Wir standen dann auf der Ausreise-Liste beim französischen Konsulat, bei der französischen Botschaft und der Schweizer Botschaft. Die Infos der verschiedenen Botschaften waren extrem unterschiedlich, was nicht gerade zur Verbesserung unserer Moral beitrug. Von der deutschen Botschaft erhielten wir die Mitteilung, dass wir ab 20. Mai wieder frei reisen dürften – eine weitere Fehlinformation.
Inzwischen gab es auch einen Todesfall unter der Schicksals-Gemeinschaft, was diverse Fahrten des Camping-Betreibers nach Agadir und einen Papierkrieg nach sich zog. So grotesk es erscheinen mag, aber wir Corona-Gefangene haben davon profitiert, da der Camping-Chef für uns kleine Einkäufe im Carrefour von Agadir auf dem Rückweg erledigen konnte – für uns alle war es wie „Weihnachten und Ostern zusammen“: Poulets, franz. Käse, Cornflakes, Pâté, spanischer Wein usw.
Am 8. Juni hatten wir endlich alle wichtigen Papiere und Dokumente zusammen, um die Fahrt nordwärts anzutreten – die Freiheit naht. Wir durften aber weder die Hauptstraße verlassen, noch irgendwo abseits übernachten. An sämtlichen Abzweigungen hat die Polize kontrolliert und überall wurden unsere Bewilligungen peinlich kontrolliert; es war wie ein Spießrutenlauf – und das über 1.100 km.

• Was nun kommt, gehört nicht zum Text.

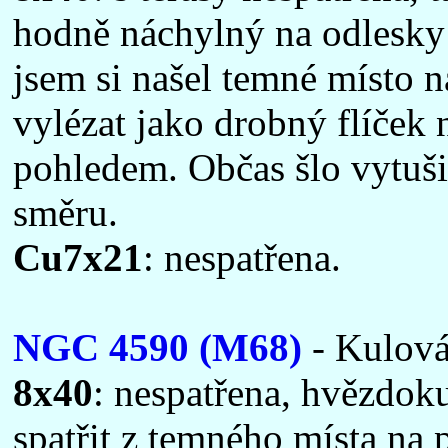
hodně náchylný na odlesky 
jsem si našel temné místo n
vylézat jako drobný flíček 
pohledem. Občas šlo vytuši
směru.
Cu7x21
: nespatřena.
NGC 4590 (M68)
- Kulová
8x40
: nespatřena, hvězdoku
spatřit z temného místa na p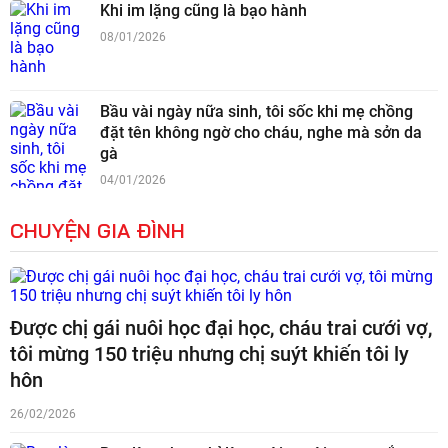
Khi im lặng cũng là bạo hành
08/01/2026
Bầu vài ngày nữa sinh, tôi sốc khi mẹ chồng
đặt tên không ngờ cho cháu, nghe mà sởn da
gà
04/01/2026
CHUYỆN GIA ĐÌNH
Được chị gái nuôi học đại học, cháu trai cưới vợ,
tôi mừng 150 triệu nhưng chị suýt khiến tôi ly
hôn
26/02/2026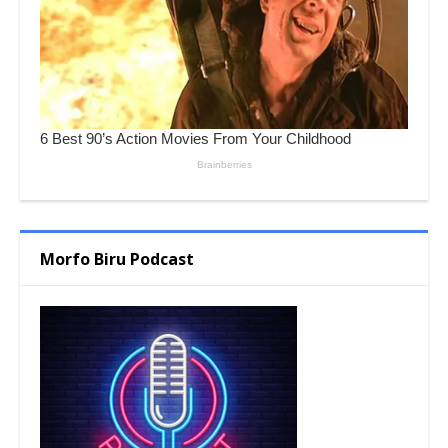
Morfo Biru Podcast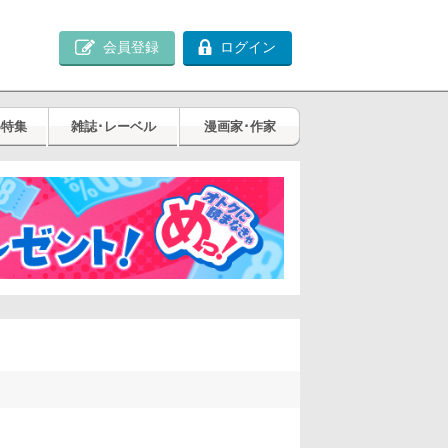
会員登録
ログイン
め特集
雑誌･レーベル
漫画家･作家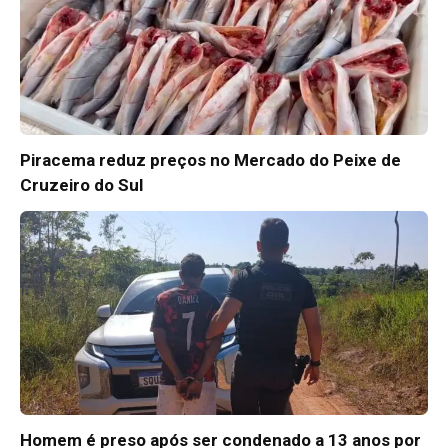
Piracema reduz preços no Mercado do Peixe de
Cruzeiro do Sul
Homem é preso após ser condenado a 13 anos por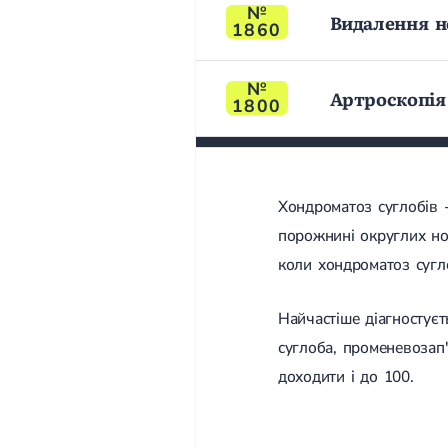
Видалення 
1860
Артроскопія
1800
Хондроматоз суглобів 
порожнині округлих нов
коли хондроматоз сугло
Найчастіше діагностуєт
суглоба, променевозап'
доходити і до 100.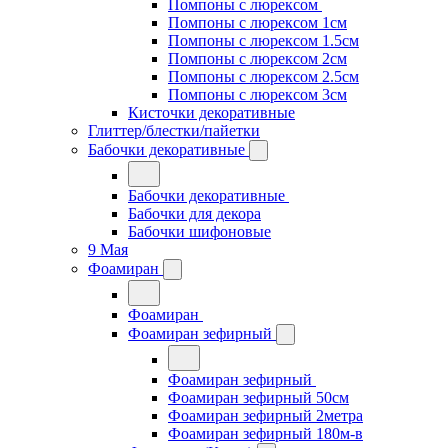
Помпоны с люрексом
Помпоны с люрексом 1см
Помпоны с люрексом 1.5см
Помпоны с люрексом 2см
Помпоны с люрексом 2.5см
Помпоны с люрексом 3см
Кисточки декоративные
Глиттер/блестки/пайетки
Бабочки декоративные
Бабочки декоративные
Бабочки для декора
Бабочки шифоновые
9 Мая
Фоамиран
Фоамиран
Фоамиран зефирный
Фоамиран зефирный
Фоамиран зефирный 50см
Фоамиран зефирный 2метра
Фоамиран зефирный 180м-в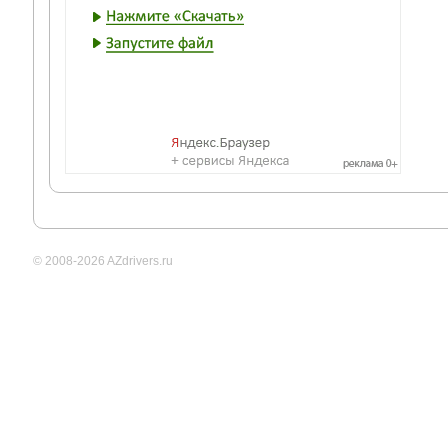
© 2008-2026 AZdrivers.ru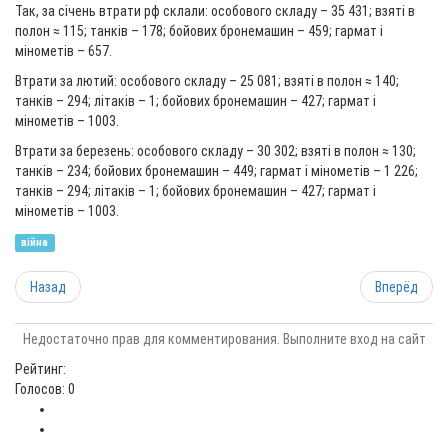
Так, за січень втрати рф склали: особового складу – 35 431; взяті в
полон ≈ 115; танків – 178; бойових бронемашин – 459; гармат і
мінометів – 657.
Втрати за лютий: особового складу – 25 081; взяті в полон ≈ 140;
танків – 294; літаків – 1; бойових бронемашин – 427; гармат і
мінометів – 1003.
Втрати за березень: особового складу – 30 302; взяті в полон ≈ 130;
танків – 234; бойових бронемашин – 449; гармат і мінометів – 1 226;
танків – 294; літаків – 1; бойових бронемашин – 427; гармат і
мінометів – 1003.
війна
Назад
Вперёд
Недостаточно прав для комментирования. Выполните вход на сайт
Рейтинг:
Голосов: 0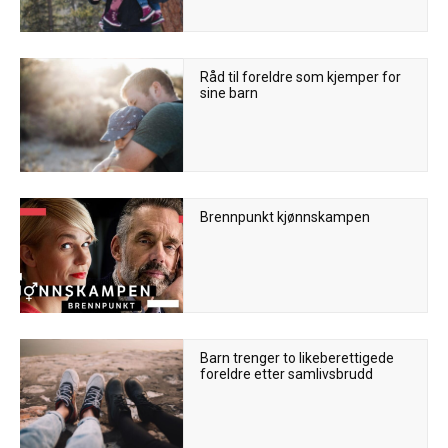
Råd til foreldre som kjemper for
sine barn
Brennpunkt kjønnskampen
Barn trenger to likeberettigede
foreldre etter samlivsbrudd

Die gebuchte, bestätigte Fähre für den 13. Juni war nirgendwo zu sehen, sollte aber am 16. Juni ablegen. Also suchten wir den nächstgelegenen Campingplatz (Martil am Mittelmeer, 75km vom Hafen entfernt) auf. Am 16. Juni herrschte frühmorgens am Hafen ein totales Chaos mit Hunderten von Campern und zahlreichen, die wieder aus dem Hafen rausfahren mussten. So auch wir – also wieder zurück nach Martil, wo uns aber die Einfahrt zum Camping verwehrt wurde, weil wir aus der roten Zone (dem Hafen) kamen. Es brauchte eine Bewilligung vom obersten Polizeidirektor und dem Bürgermeister. Vom Strand aus konnte man bei klarem Wetter schon den Felsen von Gibraltar erkennen.
Nach einem Monat Warten auf ein Schiff nach Europa in Martil haben wir noch zusätzlich Kontakt mit der deutschen Botschaft aufgenommen. Am 2. Juli haben wir tatsächlich telefonisch eine Zusicherung für einen Fährenplatz von Tanger nach Algeciras (vis-à-vis Gibraltar) erhalten – unwahrscheinlich aber wahr. Wir stehen dann in einer sehr langen Wohnmobil-Warteschlange und überstehen alle vier Kontrollposten. Sogar der deutsche Konsul wünscht uns persönlich eine gute Heimreise. Es gilt ein großer Dank der deutschen Botschaft – die deutsche Gründlichkeit machte es möglich.
Als wir dann gegen Mittag am Felsen von Gibraltar vorbeifahren riechen und spüren wir die große Freiheit und machen uns die Rückreise zu einer gemütlichen Ferienreise – lange haben wir auf solche Tage warten müssen. Am 15. Juli erreichen wir endlich gesund unser Zuhause wieder.
Unsere Freunde Tom und Evelyne, die uns auch mit einem Exploryx-Mobil durch Marokko begleiteten sind übrigens mit dem letzten Rückflug der Schweizer Botschaft Ende März von Marrakech in die Schweiz zurückgekehrt. Ihr Exploryx-Fahrzeug haben sie auf einem Campingplatz in Marrakech zurück gelassen. Fast sechs Monate stand ihr Fahrzeug in Marrakech und Tom musste einen enormen Aufwand an Papierkrieg und Gesundheits-Tests bewältigen, ehe die beiden erst im Oktober 2020 ihr Fahrzeug aus Marokko ausführen konnten über die Fähre von Tanger nach Genua (sie seien praktisch die einzigen Touristen in Marokko gewesen). Ihr Fahrzeug hatte keine Schäden, war diesbezüglich gut aufgehoben.